*Problems and tasks*:
[A] In the forum thread about Barry Mason, please restate the lines from "His reaction to" to "hands-off and micro-management.", substituting "event" for "Dynamo".
[B] Summarize the forum thread about Barry Mason in two sentences.
[C] Extend the forum thread about Barry Mason, starting after its final sentence.

You're quite right. I'd forgotten the part played by Patrick Field. I suppose that's because, in the latter years, when you came in contact with the Dynamo you came in contact with Barry. He was a strange mix of hands-off and micro-management, but he was relentlessly single-minded. His was the KISS model. His reasoning was straightforward - the more complicated you made it the less satisfactory it would be.

His reaction to the death in 2006 was remarkable. He said that the real story was however many hundreds of people sitting on the beach having had a great time. I appreciate that Andrew Rawlings' family did not want the ride to change in any way, but Barry Mason's certainty of purpose was extraordinary.


----------



## velovoice (7 Jun 2011)

dellzeqq said:


> You're quite right. I'd forgotten the part played by Patrick Field. I suppose that's because, in the latter years, when you came in contact with the Dynamo you came in contact with Barry. He was a strange mix of hands-off and micro-management.



That last sentence made me laugh! My experience working on a committee with Barry was the exact opposite: he was very hands on. Yes, he often had difficulty delegating but once he did, you had carte blanche and his total faith in your abilities. No micro-management or interference whatsoever. And his difficulty delegating was never about not trusting others to do it (or do it right) but more because, once he perceived a need, he just had to get dug in. Delegating takes a little time - to ask for volunteers or appoint one, to brief and consult. Barry couldn't sit still long enough for that, literally or figuratively! Man of action. Always champing at the bit to get things DONE. So much energy. Unbelievable.

*Given information*:
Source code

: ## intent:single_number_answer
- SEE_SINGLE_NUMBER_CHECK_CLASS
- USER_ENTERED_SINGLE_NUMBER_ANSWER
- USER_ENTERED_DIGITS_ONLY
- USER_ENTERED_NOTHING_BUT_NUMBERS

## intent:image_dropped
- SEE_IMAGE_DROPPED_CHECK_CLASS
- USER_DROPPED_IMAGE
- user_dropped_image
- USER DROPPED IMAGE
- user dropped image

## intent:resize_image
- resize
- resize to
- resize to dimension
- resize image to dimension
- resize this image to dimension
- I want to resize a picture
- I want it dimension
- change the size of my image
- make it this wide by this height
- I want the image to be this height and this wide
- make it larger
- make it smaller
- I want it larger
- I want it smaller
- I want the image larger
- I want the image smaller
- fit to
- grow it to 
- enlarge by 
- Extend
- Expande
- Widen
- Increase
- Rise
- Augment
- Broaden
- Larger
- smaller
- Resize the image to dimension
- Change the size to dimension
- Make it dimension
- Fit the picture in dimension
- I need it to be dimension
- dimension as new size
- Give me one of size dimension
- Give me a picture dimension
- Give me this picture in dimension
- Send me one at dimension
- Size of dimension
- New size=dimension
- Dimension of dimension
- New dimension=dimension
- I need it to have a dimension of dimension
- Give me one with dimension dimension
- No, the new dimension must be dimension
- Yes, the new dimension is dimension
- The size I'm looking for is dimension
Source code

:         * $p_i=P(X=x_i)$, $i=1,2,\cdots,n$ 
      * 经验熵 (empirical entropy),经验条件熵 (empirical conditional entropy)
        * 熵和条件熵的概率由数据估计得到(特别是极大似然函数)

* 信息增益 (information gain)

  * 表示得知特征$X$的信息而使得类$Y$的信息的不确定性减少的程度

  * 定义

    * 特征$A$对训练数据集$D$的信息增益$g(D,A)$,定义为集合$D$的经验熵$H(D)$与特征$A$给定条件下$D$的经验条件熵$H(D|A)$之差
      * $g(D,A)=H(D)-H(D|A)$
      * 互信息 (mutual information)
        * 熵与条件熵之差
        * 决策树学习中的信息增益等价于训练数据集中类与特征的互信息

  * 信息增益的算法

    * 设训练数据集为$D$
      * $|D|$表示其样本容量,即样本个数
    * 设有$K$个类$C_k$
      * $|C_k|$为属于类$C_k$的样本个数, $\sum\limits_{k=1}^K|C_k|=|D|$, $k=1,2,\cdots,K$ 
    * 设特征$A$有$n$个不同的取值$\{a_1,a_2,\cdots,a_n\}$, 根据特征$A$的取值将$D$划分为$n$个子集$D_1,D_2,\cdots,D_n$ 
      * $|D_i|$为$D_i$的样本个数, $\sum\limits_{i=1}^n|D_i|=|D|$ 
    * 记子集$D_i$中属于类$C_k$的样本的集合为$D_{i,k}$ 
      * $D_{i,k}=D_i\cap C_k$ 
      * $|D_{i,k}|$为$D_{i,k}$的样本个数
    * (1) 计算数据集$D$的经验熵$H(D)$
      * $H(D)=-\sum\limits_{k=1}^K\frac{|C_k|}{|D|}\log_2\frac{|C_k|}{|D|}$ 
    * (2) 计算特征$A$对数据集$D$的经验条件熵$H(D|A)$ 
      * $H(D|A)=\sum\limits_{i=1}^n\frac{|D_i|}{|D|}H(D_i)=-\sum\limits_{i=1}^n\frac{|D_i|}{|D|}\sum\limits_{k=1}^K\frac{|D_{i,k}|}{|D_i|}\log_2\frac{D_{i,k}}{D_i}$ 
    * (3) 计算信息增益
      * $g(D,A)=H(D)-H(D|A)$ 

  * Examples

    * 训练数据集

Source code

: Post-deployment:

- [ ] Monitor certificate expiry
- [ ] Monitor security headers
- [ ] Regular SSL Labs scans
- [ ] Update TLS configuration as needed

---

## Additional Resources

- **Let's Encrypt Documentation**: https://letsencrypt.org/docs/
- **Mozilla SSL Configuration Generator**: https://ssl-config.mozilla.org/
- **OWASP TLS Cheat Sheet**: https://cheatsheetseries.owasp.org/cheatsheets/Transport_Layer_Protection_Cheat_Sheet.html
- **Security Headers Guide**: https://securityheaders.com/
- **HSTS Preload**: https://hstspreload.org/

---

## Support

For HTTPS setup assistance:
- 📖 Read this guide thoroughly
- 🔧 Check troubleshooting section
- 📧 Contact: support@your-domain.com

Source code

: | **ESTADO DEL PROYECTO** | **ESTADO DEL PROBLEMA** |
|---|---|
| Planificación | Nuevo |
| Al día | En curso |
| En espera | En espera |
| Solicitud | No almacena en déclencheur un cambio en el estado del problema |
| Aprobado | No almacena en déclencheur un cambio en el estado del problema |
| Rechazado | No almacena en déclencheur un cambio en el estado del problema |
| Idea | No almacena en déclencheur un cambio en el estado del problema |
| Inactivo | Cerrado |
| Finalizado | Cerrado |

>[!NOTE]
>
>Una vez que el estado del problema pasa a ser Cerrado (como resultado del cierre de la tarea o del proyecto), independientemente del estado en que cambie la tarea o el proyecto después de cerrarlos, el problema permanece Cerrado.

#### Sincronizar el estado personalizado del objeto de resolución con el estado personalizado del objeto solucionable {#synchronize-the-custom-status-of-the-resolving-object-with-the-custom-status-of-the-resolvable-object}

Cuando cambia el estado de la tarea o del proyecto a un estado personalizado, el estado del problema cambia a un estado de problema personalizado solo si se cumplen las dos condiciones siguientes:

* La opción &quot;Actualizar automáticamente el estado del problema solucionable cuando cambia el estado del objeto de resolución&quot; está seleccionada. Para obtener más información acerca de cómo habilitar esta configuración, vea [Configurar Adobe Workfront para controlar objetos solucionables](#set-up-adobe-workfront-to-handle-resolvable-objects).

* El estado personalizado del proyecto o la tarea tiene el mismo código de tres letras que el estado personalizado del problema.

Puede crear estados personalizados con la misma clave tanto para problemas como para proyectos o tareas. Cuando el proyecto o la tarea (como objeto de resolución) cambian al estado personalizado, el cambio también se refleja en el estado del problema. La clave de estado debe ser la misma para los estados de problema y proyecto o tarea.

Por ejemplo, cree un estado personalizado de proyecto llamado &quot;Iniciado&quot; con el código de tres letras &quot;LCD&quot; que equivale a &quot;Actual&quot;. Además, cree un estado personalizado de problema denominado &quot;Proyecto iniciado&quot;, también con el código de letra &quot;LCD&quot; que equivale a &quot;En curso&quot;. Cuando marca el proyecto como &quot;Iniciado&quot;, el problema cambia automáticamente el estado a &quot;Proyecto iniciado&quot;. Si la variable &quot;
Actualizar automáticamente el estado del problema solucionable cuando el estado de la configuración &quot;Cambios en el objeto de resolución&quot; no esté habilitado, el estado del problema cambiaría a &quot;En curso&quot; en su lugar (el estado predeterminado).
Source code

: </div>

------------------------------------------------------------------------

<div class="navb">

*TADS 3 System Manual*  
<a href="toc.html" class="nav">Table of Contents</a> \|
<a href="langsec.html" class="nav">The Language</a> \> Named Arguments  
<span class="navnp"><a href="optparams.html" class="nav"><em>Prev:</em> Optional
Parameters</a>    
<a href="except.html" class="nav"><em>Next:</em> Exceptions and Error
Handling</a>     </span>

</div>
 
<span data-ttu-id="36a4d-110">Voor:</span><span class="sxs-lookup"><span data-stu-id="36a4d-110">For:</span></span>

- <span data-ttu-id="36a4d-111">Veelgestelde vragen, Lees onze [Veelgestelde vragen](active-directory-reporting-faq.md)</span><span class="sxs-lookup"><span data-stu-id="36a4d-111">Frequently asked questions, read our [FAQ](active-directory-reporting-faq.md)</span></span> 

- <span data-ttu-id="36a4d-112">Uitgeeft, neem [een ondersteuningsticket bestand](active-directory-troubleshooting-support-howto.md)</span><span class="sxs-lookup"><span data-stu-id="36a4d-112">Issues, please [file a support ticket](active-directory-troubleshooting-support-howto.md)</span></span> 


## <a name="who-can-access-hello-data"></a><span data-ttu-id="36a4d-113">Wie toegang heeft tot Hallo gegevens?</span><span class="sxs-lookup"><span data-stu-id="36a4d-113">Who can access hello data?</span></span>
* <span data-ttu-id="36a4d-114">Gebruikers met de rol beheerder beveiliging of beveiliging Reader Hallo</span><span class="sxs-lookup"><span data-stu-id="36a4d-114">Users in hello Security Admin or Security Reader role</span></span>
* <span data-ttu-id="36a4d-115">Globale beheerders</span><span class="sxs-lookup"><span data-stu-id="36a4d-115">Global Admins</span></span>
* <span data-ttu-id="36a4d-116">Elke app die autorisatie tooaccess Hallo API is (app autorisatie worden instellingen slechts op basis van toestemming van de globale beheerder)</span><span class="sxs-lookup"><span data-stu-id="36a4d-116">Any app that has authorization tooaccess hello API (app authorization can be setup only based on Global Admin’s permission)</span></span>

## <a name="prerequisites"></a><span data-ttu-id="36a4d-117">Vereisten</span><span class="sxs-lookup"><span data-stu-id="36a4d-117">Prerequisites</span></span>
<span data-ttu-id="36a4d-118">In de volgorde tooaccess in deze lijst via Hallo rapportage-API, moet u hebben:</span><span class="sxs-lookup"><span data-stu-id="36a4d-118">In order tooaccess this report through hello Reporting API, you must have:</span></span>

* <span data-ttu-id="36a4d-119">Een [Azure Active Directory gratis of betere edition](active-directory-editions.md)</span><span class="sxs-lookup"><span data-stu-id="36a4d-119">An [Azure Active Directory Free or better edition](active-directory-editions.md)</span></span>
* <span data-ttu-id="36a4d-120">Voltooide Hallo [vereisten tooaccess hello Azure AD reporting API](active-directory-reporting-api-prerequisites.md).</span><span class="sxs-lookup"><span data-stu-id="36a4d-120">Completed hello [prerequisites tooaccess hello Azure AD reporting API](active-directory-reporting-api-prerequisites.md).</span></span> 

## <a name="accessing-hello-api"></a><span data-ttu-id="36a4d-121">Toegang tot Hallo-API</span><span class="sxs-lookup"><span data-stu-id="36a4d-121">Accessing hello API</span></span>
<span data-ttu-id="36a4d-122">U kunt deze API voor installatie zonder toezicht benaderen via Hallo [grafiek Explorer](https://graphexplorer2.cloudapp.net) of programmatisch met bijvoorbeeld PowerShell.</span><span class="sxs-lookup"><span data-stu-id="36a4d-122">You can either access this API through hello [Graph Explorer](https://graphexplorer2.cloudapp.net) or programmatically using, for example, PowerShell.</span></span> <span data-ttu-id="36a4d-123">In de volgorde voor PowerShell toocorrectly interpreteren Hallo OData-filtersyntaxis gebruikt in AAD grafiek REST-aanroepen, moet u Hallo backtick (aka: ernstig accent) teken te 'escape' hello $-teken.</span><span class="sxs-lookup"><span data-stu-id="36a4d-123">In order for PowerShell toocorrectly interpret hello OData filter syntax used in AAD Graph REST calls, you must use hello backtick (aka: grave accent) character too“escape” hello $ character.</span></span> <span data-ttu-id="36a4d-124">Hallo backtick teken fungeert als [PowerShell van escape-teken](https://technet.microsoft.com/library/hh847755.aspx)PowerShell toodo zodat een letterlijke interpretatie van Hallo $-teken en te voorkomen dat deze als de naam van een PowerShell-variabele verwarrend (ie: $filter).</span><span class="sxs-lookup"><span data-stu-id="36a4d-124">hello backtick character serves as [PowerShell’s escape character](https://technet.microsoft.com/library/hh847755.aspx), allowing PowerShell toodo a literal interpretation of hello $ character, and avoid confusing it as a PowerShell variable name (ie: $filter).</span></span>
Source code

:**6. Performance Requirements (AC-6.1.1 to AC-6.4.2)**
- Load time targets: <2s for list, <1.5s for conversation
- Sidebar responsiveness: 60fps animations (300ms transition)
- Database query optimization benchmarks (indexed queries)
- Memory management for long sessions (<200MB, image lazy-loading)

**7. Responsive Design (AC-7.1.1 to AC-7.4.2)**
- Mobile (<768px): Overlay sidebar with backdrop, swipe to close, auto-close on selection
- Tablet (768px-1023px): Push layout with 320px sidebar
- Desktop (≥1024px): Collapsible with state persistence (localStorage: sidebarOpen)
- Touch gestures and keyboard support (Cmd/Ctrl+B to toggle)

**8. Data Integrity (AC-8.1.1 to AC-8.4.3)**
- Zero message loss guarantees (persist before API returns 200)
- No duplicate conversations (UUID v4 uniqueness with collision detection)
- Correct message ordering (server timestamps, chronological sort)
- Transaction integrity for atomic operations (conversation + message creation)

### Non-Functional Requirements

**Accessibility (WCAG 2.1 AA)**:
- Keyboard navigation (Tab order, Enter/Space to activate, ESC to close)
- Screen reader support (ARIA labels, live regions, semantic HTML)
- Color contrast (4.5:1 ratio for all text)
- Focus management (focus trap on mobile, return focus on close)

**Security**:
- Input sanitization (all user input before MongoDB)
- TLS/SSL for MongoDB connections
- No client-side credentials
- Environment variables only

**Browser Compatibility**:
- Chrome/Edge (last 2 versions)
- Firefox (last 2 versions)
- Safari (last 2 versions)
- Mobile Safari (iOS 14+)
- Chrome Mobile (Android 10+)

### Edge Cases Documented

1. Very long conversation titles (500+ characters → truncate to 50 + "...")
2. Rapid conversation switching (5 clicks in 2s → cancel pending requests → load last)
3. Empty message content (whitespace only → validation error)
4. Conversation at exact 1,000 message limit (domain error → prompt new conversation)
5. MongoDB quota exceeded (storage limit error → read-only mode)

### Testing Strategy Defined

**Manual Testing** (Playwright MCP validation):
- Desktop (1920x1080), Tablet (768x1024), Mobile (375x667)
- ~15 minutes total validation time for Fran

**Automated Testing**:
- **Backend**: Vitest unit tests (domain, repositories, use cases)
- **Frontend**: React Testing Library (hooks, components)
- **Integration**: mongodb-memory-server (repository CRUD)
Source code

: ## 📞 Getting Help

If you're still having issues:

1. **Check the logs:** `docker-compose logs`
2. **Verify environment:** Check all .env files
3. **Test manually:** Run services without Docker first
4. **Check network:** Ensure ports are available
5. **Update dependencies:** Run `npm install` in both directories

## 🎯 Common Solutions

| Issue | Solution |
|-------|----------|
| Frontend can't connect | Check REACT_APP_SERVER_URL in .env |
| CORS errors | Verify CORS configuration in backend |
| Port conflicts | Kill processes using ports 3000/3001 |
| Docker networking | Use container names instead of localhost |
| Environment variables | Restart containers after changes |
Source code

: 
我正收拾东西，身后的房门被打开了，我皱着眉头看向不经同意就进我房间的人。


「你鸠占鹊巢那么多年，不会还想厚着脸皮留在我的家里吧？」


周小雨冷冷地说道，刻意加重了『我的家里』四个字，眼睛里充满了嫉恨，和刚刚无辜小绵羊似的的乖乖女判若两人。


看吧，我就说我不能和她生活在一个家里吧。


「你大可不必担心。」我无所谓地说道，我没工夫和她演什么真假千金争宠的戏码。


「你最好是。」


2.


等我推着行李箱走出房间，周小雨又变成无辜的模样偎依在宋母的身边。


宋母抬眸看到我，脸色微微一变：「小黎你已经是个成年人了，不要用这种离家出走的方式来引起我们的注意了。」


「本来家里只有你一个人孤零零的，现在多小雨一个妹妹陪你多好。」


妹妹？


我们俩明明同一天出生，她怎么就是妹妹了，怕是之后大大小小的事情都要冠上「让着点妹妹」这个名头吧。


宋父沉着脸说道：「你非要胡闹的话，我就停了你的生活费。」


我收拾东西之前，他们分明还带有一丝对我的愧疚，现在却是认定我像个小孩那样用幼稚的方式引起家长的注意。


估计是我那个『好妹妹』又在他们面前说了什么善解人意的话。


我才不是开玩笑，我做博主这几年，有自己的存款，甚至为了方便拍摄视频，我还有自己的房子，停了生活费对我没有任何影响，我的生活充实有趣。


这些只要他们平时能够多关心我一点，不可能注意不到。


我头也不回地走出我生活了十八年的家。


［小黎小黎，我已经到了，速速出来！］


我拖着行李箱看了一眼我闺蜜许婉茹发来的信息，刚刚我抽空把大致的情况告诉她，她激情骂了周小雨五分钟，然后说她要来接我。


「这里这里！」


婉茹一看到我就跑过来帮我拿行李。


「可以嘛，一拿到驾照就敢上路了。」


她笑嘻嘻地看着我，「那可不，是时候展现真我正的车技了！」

*Your written answers*:
[A]
His reaction to the death in 2006 was remarkable. He said that the real story was however many hundreds of people sitting on the beach having had a great time. I appreciate that Andrew Rawlings' family did not want the ride to change in any way, but Barry Mason's certainty of purpose was extraordinary.


----------



## velovoice (7 Jun 2011)

dellzeqq said:


> You're quite right. I'd forgotten the part played by Patrick Field. I suppose that's because, in the latter years, when you came in contact with the event you came in contact with Barry. He was a strange mix of hands-off and micro-management.

[B] The first post recalls Patrick Field's role but says that in later years, contact with the Dynamo meant contact with Barry Mason, a relentlessly single-minded believer in simplicity who responded to the 2006 death by saying the real story was the hundreds of people who had a great time on the beach. In reply, velovoice says Barry was very hands-on rather than a micro-manager, finding it hard to delegate only because he always wanted to get things done, yet giving full trust once he did.

[C]
----------



## velovoice (7 Jun 2011)

dellzeqq said:


> You're quite right. I'd forgotten the part played by Patrick Field. I suppose that's because, in the latter years, when you came in contact with the Dynamo you came in contact with Barry. He was a strange mix of hands-off and micro-management.




Yes, that's right. The main parts that Patrick plays nowadays are behind the scenes and happen without you 'signing up' for anything. But if you want transport back, you have to take a positive step (to book) and that put you in direct contact with Barry.


----------



## User10571 (7 Jun 2011)

It was whilst reading his FAQs of the Dun Run, Barry's turn of phrase caused me, in 2006, to think 'I _must_ do this ride'. 
And so, I bought a bike....

RIP Barry.


----------



## velovoice (7 Jun 2011)

Tim Hall said:


> Edit: I'd inadvertently posted something that was not mine to post. Sorry if I've caused any further upset at a distressing time. Here's a link to the original article:
> 
> http://goodbyejacque...hwark-cyclists/, which is a lovely profile of Barry. The bit I can't change remains a sad reality.



Tim, it wasn't you that plagiarised anything. Please don't blame yourself.


----------



## Molecule Man (13 Jun 2011)

I never met Barry Mason, but I admired his campaigning work from afar. 
Does anyone else here remember him on the old urbancycling-uk message boards? 
I have this memory of long, stream-of-consciousness posts that were almost like poetry.
They transmitted a real sense of joy about cycling, and were quite inspirational.


----------



## velovoice (30 Jun 2011)

Just in case anyone who is interested in attending Barry's funeral hasn't yet picked up the details:
http://southwarkcyclists.org.uk/content/barry-mason-funeral-6-july


----------



## Ravenbait (30 Jun 2011)

Molecule Man said:


> I never met Barry Mason, but I admired his campaigning work from afar.
> Does anyone else here remember him on the old urbancycling-uk message boards?
> I have this memory of long, stream-of-consciousness posts that were almost like poetry.
> They transmitted a real sense of joy about cycling, and were quite inspirational.



Yes. I remember those.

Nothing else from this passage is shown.